Activity: Ignoring the images, restate the records below word for word.

[Items listed in a dataset]
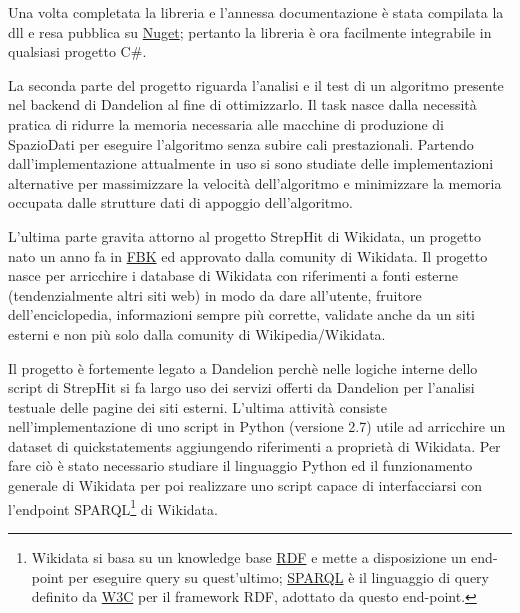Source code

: Una volta completata la libreria e l'annessa documentazione è stata compilata la dll e resa pubblica su \href{https://www.nuget.org/}{Nuget}; 
pertanto la libreria è ora facilmente integrabile in qualsiasi progetto C$\#$.

La seconda parte del progetto riguarda l'analisi e il test di un algoritmo presente nel backend di Dandelion al fine di ottimizzarlo. 
Il task nasce dalla necessità pratica di ridurre la memoria necessaria alle macchine di produzione di SpazioDati per eseguire l'algoritmo senza subire cali prestazionali.
Partendo dall'implementazione attualmente in uso si sono studiate delle implementazioni alternative per massimizzare la velocità dell'algoritmo e minimizzare 
la memoria occupata dalle strutture dati di appoggio dell'algoritmo. 

L'ultima parte gravita attorno al progetto StrepHit di Wikidata, un progetto nato un anno fa in \href{https://www.fbk.eu/it/}{FBK} ed approvato dalla comunity di Wikidata. 
Il progetto nasce per arricchire i database di Wikidata con riferimenti a fonti esterne (tendenzialmente altri siti web) in modo da dare all'utente, fruitore dell'enciclopedia, informazioni sempre più corrette,
validate anche da un siti esterni e non più solo dalla comunity di Wikipedia/Wikidata.

Il progetto è fortemente legato a Dandelion perchè nelle logiche interne dello script di StrepHit si fa largo uso dei servizi offerti da Dandelion per l'analisi testuale delle pagine dei siti esterni.
L'ultima attività consiste nell'implementazione di uno script in Python (versione 2.7) utile ad arricchire un dataset di quickstatements aggiungendo riferimenti a proprietà di Wikidata.
Per fare ciò è stato necessario studiare il linguaggio Python ed il funzionamento generale di Wikidata per poi realizzare uno script capace di interfacciarsi con l'endpoint SPARQL\footnote{
    Wikidata si basa su un knowledge base \href{https://www.w3.org/RDF/}{RDF} e mette a disposizione un end-point per eseguire query su quest'ultimo; \href{https://www.w3.org/TR/rdf-sparql-query/}{SPARQL} 
    è il linguaggio di query definito da \href{https://www.w3.org/}{W3C} per il framework RDF, adottato da questo end-point.
} di Wikidata.
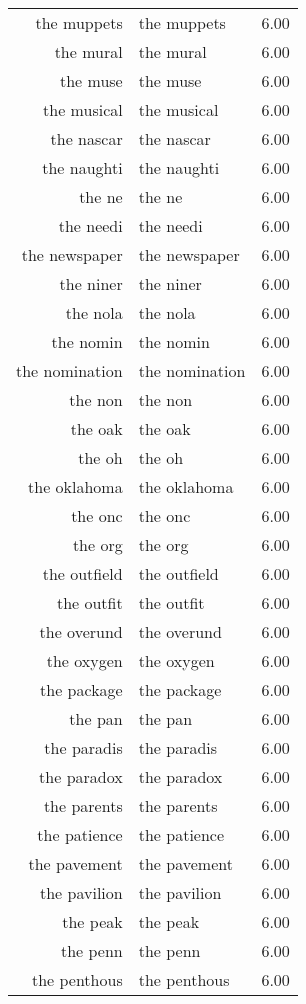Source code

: \begin{table}[ht]
\begin{tabular}{rlr}
  the muppets & the muppets & 6.00 \\ 
  the mural & the mural & 6.00 \\ 
  the muse & the muse & 6.00 \\ 
  the musical & the musical & 6.00 \\ 
  the nascar & the nascar & 6.00 \\ 
  the naughti & the naughti & 6.00 \\ 
  the ne & the ne & 6.00 \\ 
  the needi & the needi & 6.00 \\ 
  the newspaper & the newspaper & 6.00 \\ 
  the niner & the niner & 6.00 \\ 
  the nola & the nola & 6.00 \\ 
  the nomin & the nomin & 6.00 \\ 
  the nomination & the nomination & 6.00 \\ 
  the non & the non & 6.00 \\ 
  the oak & the oak & 6.00 \\ 
  the oh & the oh & 6.00 \\ 
  the oklahoma & the oklahoma & 6.00 \\ 
  the onc & the onc & 6.00 \\ 
  the org & the org & 6.00 \\ 
  the outfield & the outfield & 6.00 \\ 
  the outfit & the outfit & 6.00 \\ 
  the overund & the overund & 6.00 \\ 
  the oxygen & the oxygen & 6.00 \\ 
  the package & the package & 6.00 \\ 
  the pan & the pan & 6.00 \\ 
  the paradis & the paradis & 6.00 \\ 
  the paradox & the paradox & 6.00 \\ 
  the parents & the parents & 6.00 \\ 
  the patience & the patience & 6.00 \\ 
  the pavement & the pavement & 6.00 \\ 
  the pavilion & the pavilion & 6.00 \\ 
  the peak & the peak & 6.00 \\ 
  the penn & the penn & 6.00 \\ 
  the penthous & the penthous & 6.00 \\ 

\end{tabular}
\end{table}
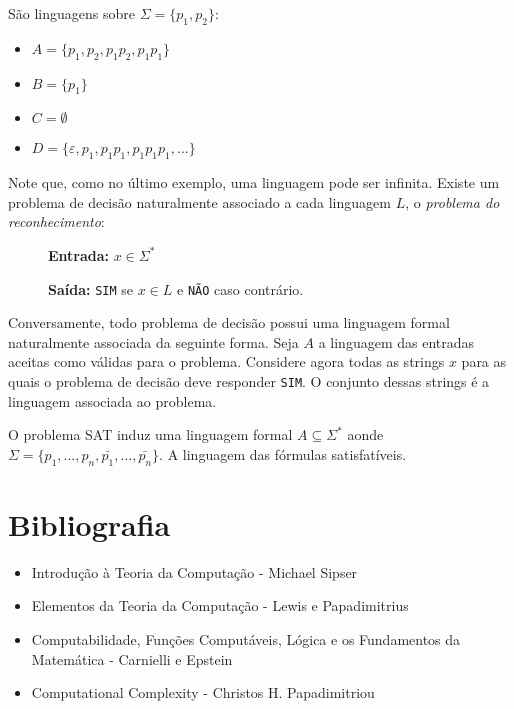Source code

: \begin{example}
São linguagens sobre $\Sigma = \{p_1, p_2\}$:
\begin{itemize}
\item[] $A = \{p_1, p_2, p_1p_2, p_1p_1\}$
\item[] $B = \{p_1\}$
\item[] $C = \emptyset$
\item[] $D = \{\varepsilon, p_1, p_1p_1, p_1p_1p_1, \dots\}$
\end{itemize}
\end{example}

Note que, como no último exemplo, uma linguagem pode ser infinita.
Existe um problema de decisão naturalmente associado a cada linguagem $L$, o {\em problema do reconhecimento}:

\begin{description}
\item[] {\bf Entrada:} $x \in \Sigma^*$
\item[] {\bf Saída:} {\tt SIM} se $x \in L$ e {\tt NÃO} caso contrário.
\end{description}

Conversamente, todo problema de decisão possui uma linguagem formal naturalmente associada da seguinte forma.
Seja $A$ a linguagem das entradas aceitas como válidas para o problema.
Considere agora todas as strings $x$ para as quais o problema de decisão deve responder {\tt SIM}.
O conjunto dessas strings é a linguagem associada ao problema.

\begin{example}
O problema SAT induz uma linguagem formal $A \subseteq \Sigma^*$ aonde $\Sigma = \{p_1, \dots, p_n, \bar{p_1}, \dots, \bar{p_n}\}$.
A linguagem das fórmulas satisfatíveis.
\end{example}

\section{Bibliografia}
\label{sec:biblio}

\begin{itemize}
\item Introdução à Teoria da Computação - Michael Sipser
\item Elementos da Teoria da Computação - Lewis e Papadimitrius
\item Computabilidade, Funções Computáveis, Lógica e os Fundamentos da Matemática - Carnielli e Epstein
\item Computational Complexity - Christos H. Papadimitriou
\end{itemize}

Finished exercise:
Source code

: Una volta completata la libreria e l'annessa documentazione è stata compilata la dll e resa pubblica su \href{https://www.nuget.org/}{Nuget}; 
pertanto la libreria è ora facilmente integrabile in qualsiasi progetto C$\#$.

La seconda parte del progetto riguarda l'analisi e il test di un algoritmo presente nel backend di Dandelion al fine di ottimizzarlo. 
Il task nasce dalla necessità pratica di ridurre la memoria necessaria alle macchine di produzione di SpazioDati per eseguire l'algoritmo senza subire cali prestazionali.
Partendo dall'implementazione attualmente in uso si sono studiate delle implementazioni alternative per massimizzare la velocità dell'algoritmo e minimizzare 
la memoria occupata dalle strutture dati di appoggio dell'algoritmo. 

L'ultima parte gravita attorno al progetto StrepHit di Wikidata, un progetto nato un anno fa in \href{https://www.fbk.eu/it/}{FBK} ed approvato dalla comunity di Wikidata. 
Il progetto nasce per arricchire i database di Wikidata con riferimenti a fonti esterne (tendenzialmente altri siti web) in modo da dare all'utente, fruitore dell'enciclopedia, informazioni sempre più corrette,
validate anche da un siti esterni e non più solo dalla comunity di Wikipedia/Wikidata.

Il progetto è fortemente legato a Dandelion perchè nelle logiche interne dello script di StrepHit si fa largo uso dei servizi offerti da Dandelion per l'analisi testuale delle pagine dei siti esterni.
L'ultima attività consiste nell'implementazione di uno script in Python (versione 2.7) utile ad arricchire un dataset di quickstatements aggiungendo riferimenti a proprietà di Wikidata.
Per fare ciò è stato necessario studiare il linguaggio Python ed il funzionamento generale di Wikidata per poi realizzare uno script capace di interfacciarsi con l'endpoint SPARQL\footnote{
    Wikidata si basa su un knowledge base \href{https://www.w3.org/RDF/}{RDF} e mette a disposizione un end-point per eseguire query su quest'ultimo; \href{https://www.w3.org/TR/rdf-sparql-query/}{SPARQL} 
    è il linguaggio di query definito da \href{https://www.w3.org/}{W3C} per il framework RDF, adottato da questo end-point.
} di Wikidata.
Source code

: \begin{table}[ht]
\begin{tabular}{rlr}
  the muppets & the muppets & 6.00 \\ 
  the mural & the mural & 6.00 \\ 
  the muse & the muse & 6.00 \\ 
  the musical & the musical & 6.00 \\ 
  the nascar & the nascar & 6.00 \\ 
  the naughti & the naughti & 6.00 \\ 
  the ne & the ne & 6.00 \\ 
  the needi & the needi & 6.00 \\ 
  the newspaper & the newspaper & 6.00 \\ 
  the niner & the niner & 6.00 \\ 
  the nola & the nola & 6.00 \\ 
  the nomin & the nomin & 6.00 \\ 
  the nomination & the nomination & 6.00 \\ 
  the non & the non & 6.00 \\ 
  the oak & the oak & 6.00 \\ 
  the oh & the oh & 6.00 \\ 
  the oklahoma & the oklahoma & 6.00 \\ 
  the onc & the onc & 6.00 \\ 
  the org & the org & 6.00 \\ 
  the outfield & the outfield & 6.00 \\ 
  the outfit & the outfit & 6.00 \\ 
  the overund & the overund & 6.00 \\ 
  the oxygen & the oxygen & 6.00 \\ 
  the package & the package & 6.00 \\ 
  the pan & the pan & 6.00 \\ 
  the paradis & the paradis & 6.00 \\ 
  the paradox & the paradox & 6.00 \\ 
  the parents & the parents & 6.00 \\ 
  the patience & the patience & 6.00 \\ 
  the pavement & the pavement & 6.00 \\ 
  the pavilion & the pavilion & 6.00 \\ 
  the peak & the peak & 6.00 \\ 
  the penn & the penn & 6.00 \\ 
  the penthous & the penthous & 6.00 \\ 

\end{tabular}
\end{table}
Source code

: \begin{example}
São linguagens sobre $\Sigma = \{p_1, p_2\}$:
\begin{itemize}
\item[] $A = \{p_1, p_2, p_1p_2, p_1p_1\}$
\item[] $B = \{p_1\}$
\item[] $C = \emptyset$
\item[] $D = \{\varepsilon, p_1, p_1p_1, p_1p_1p_1, \dots\}$
\end{itemize}
\end{example}

Note que, como no último exemplo, uma linguagem pode ser infinita.
Existe um problema de decisão naturalmente associado a cada linguagem $L$, o {\em problema do reconhecimento}:

\begin{description}
\item[] {\bf Entrada:} $x \in \Sigma^*$
\item[] {\bf Saída:} {\tt SIM} se $x \in L$ e {\tt NÃO} caso contrário.
\end{description}

Conversamente, todo problema de decisão possui uma linguagem formal naturalmente associada da seguinte forma.
Seja $A$ a linguagem das entradas aceitas como válidas para o problema.
Considere agora todas as strings $x$ para as quais o problema de decisão deve responder {\tt SIM}.
O conjunto dessas strings é a linguagem associada ao problema.

\begin{example}
O problema SAT induz uma linguagem formal $A \subseteq \Sigma^*$ aonde $\Sigma = \{p_1, \dots, p_n, \bar{p_1}, \dots, \bar{p_n}\}$.
A linguagem das fórmulas satisfatíveis.
\end{example}

\section{Bibliografia}
\label{sec:biblio}

\begin{itemize}
\item Introdução à Teoria da Computação - Michael Sipser
\item Elementos da Teoria da Computação - Lewis e Papadimitrius
\item Computabilidade, Funções Computáveis, Lógica e os Fundamentos da Matemática - Carnielli e Epstein
\item Computational Complexity - Christos H. Papadimitriou
\end{itemize}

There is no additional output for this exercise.